Elles subissent aussi des mauvais traitements, des coups et l’emprisonnement lorsque les autorités les aperçoivent transportant de petites quantités de fruits des palmiers. Malgré l’invasion des plantations industrielles, les femmes parviennent à maintenir leurs plantations à petite échelle qu'elles cultivent selon la tradition. Les palmiers traditionnels constituent une ressource très importante pour les femmes puisque celles-ci les utilisent dans la préparation de produits essentiels comme l’huile, le savon et des médicaments maison, et qu’ils servent à l’autoconsommation ou à la vente. Les policiers et/ou les gardes de sécurité privés, ils les accusent d’avoir volé les fruits ou l’huile de palme et les frappent. Ils font même irruption dans leurs maisons ou les marchés où elles vendent leurs produits et détruisent l’huile qu’elles ont fabriquée. Des témoignages du Cameroun racontent que si la police trouve une seule bouteille d’huile de palme dans la maison, la femme — le plus souvent la personne qui se trouve au foyer — est envoyée en prison.

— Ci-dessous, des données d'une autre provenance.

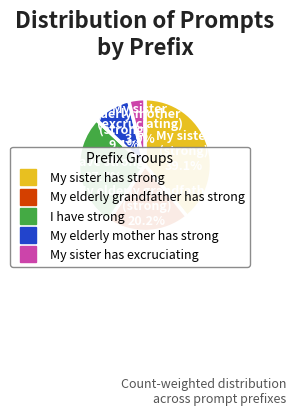

Which slice is the largest?

My sister has strong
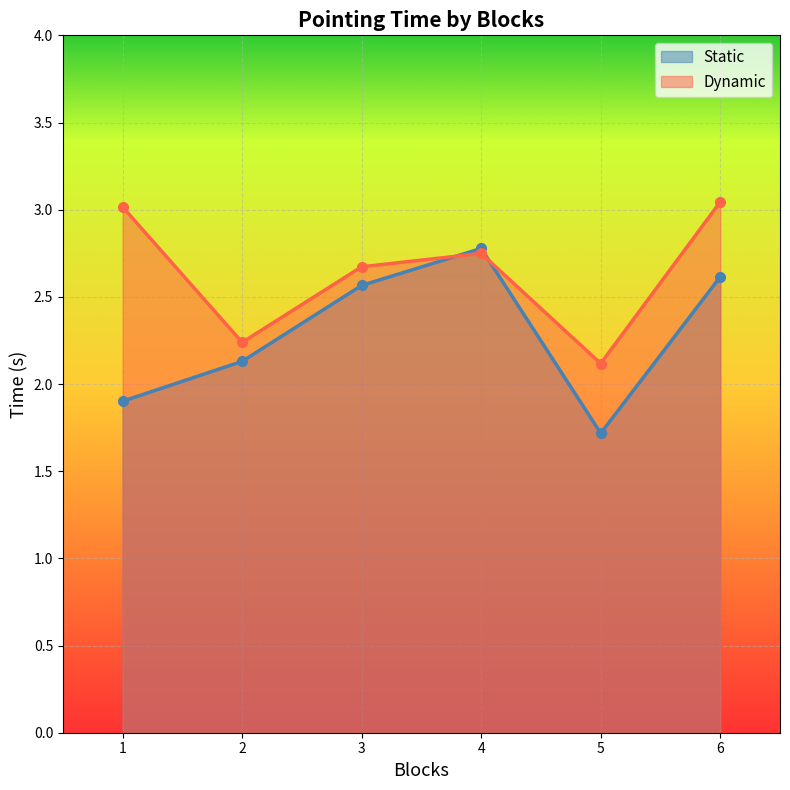

What is the sum of all Static values?

13.7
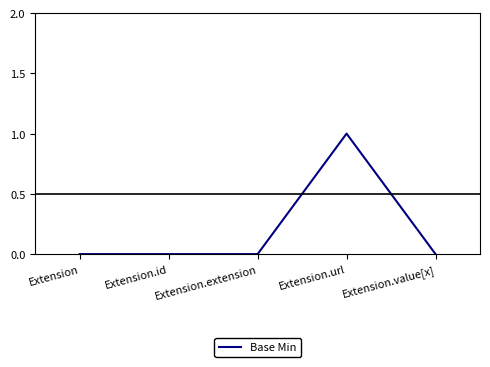

What position from the right is Extension.url?

2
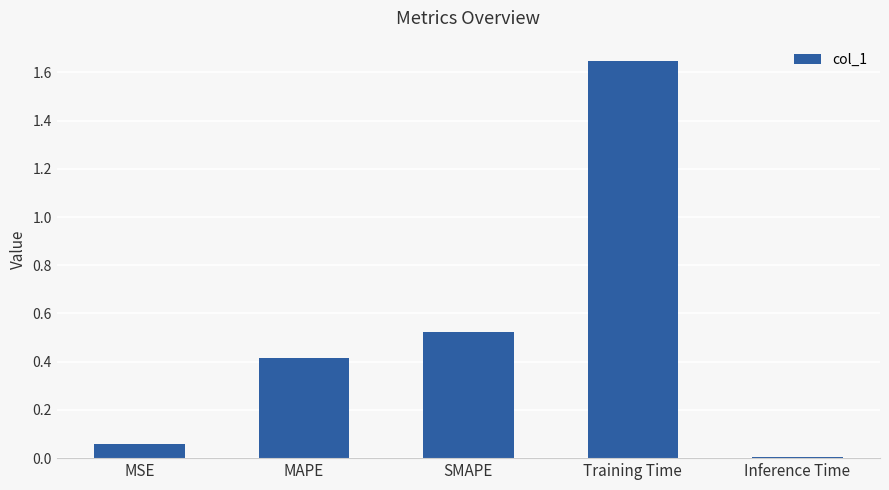

List the labels in order of value, smallest first.

Inference Time, MSE, MAPE, SMAPE, Training Time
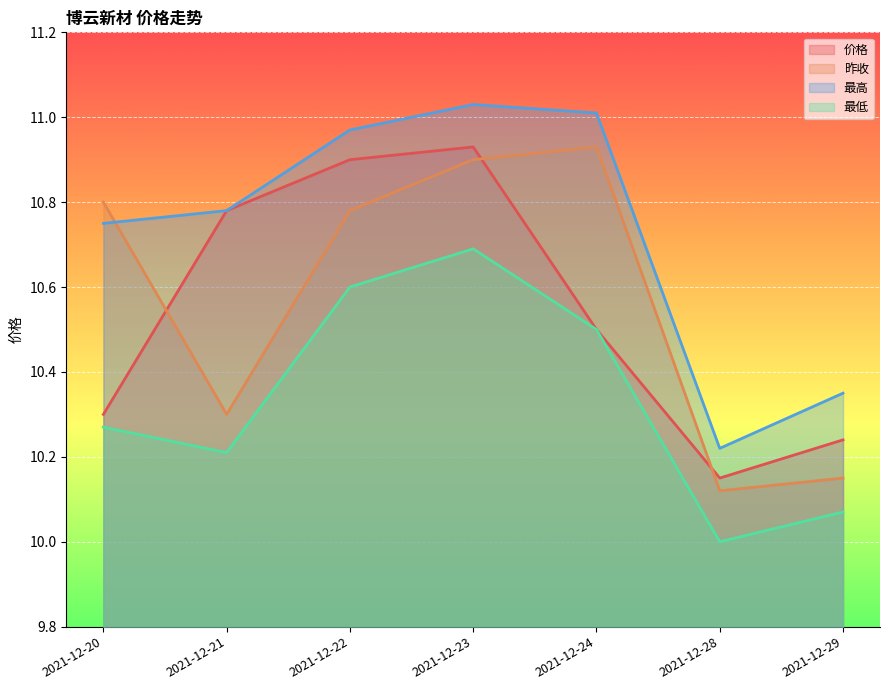

True or false: 最高 has more than 1 interior local peaks.

False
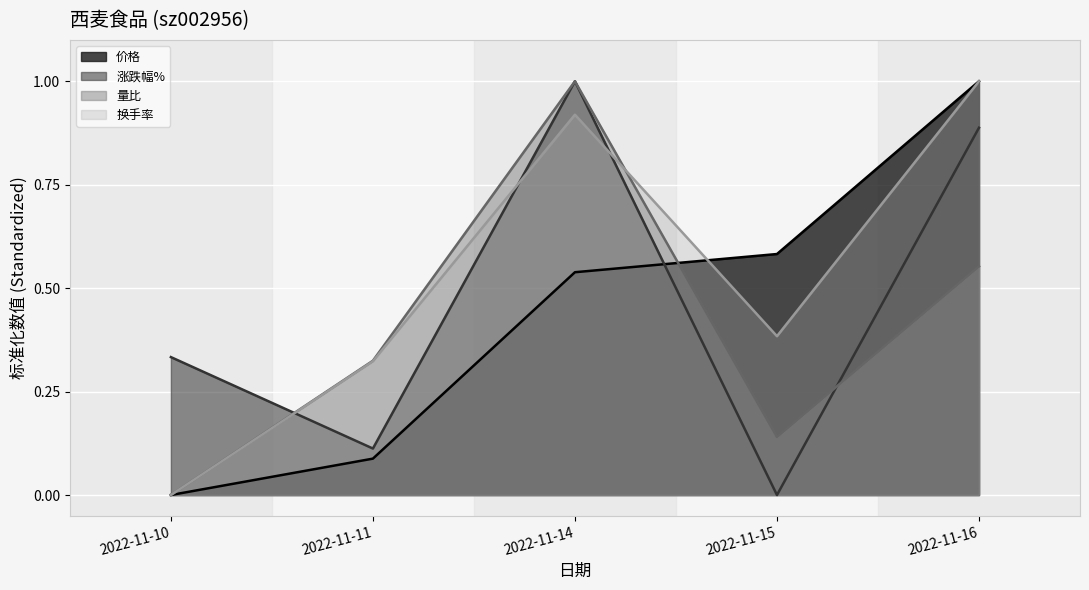

How many values in 量比 are above zero?

4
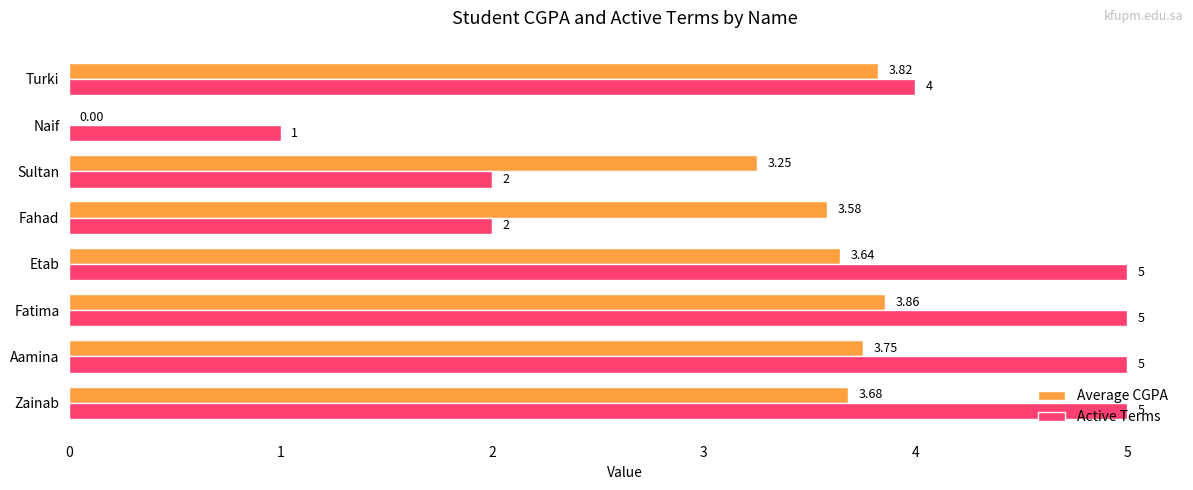

What are all the series names shown in the legend?

Average CGPA, Active Terms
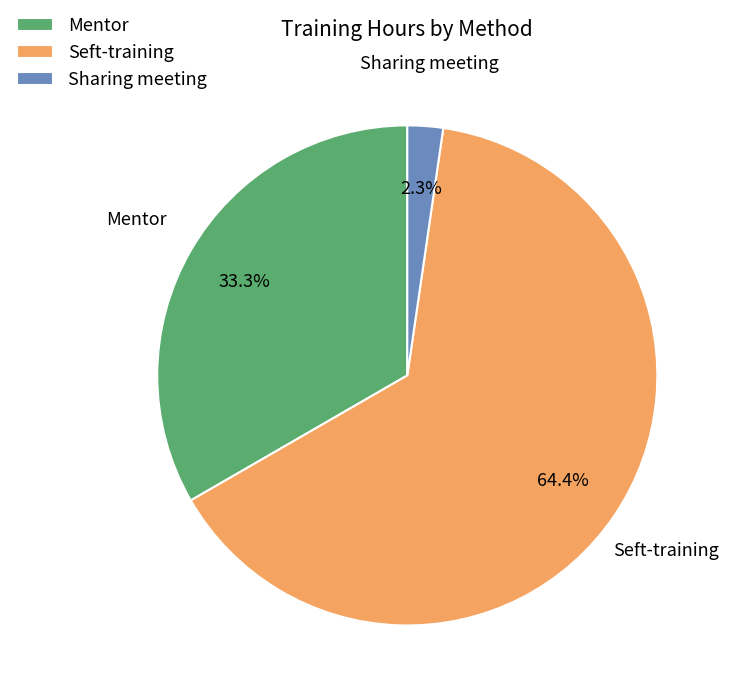

What is the largest slice in the pie chart?

Seft-training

Autre conséquence dramatique, la pression pour assurer l’alimentation de la famille pousse les femmes à émigrer et à chercher d’autres sources de revenus. Selon un rapport (1), au Cambodge, en Indonésie, en Papouasie–Nouvelle-Guinée et aux Philippines, la prostitution et le nombre de cas de VIH/sida et d’autres maladies transmises sexuellement grandissent chez les femmes qui travaillent ou vivent à proximité des plantations.
La violence frappe aussi les femmes qui s’organisent et se mobilisent pour protester contre les plantations. Dans ces cas, elles subissent souvent la discrimination dans leurs familles et leurs communautés parce que bien souvent, on n’accepte pas que les femmes s’adonnent à ce type d’activité. De plus, tout comme beaucoup d’hommes, ces femmes finissent en prison lorsqu’elles protestent, comme ce fut le cas à plusieurs reprises en Sierra Leone, où même des mères enceintes ont été arrêtées et emprisonnées avec leurs enfants.
Malgré tout, les femmes s’organisent pour briser le silence et exiger que cesse la violence. Elles cherchent le dialogue dans leurs communautés, exposent les cas et exhortent le reste de la planète à les appuyer dans leur lutte.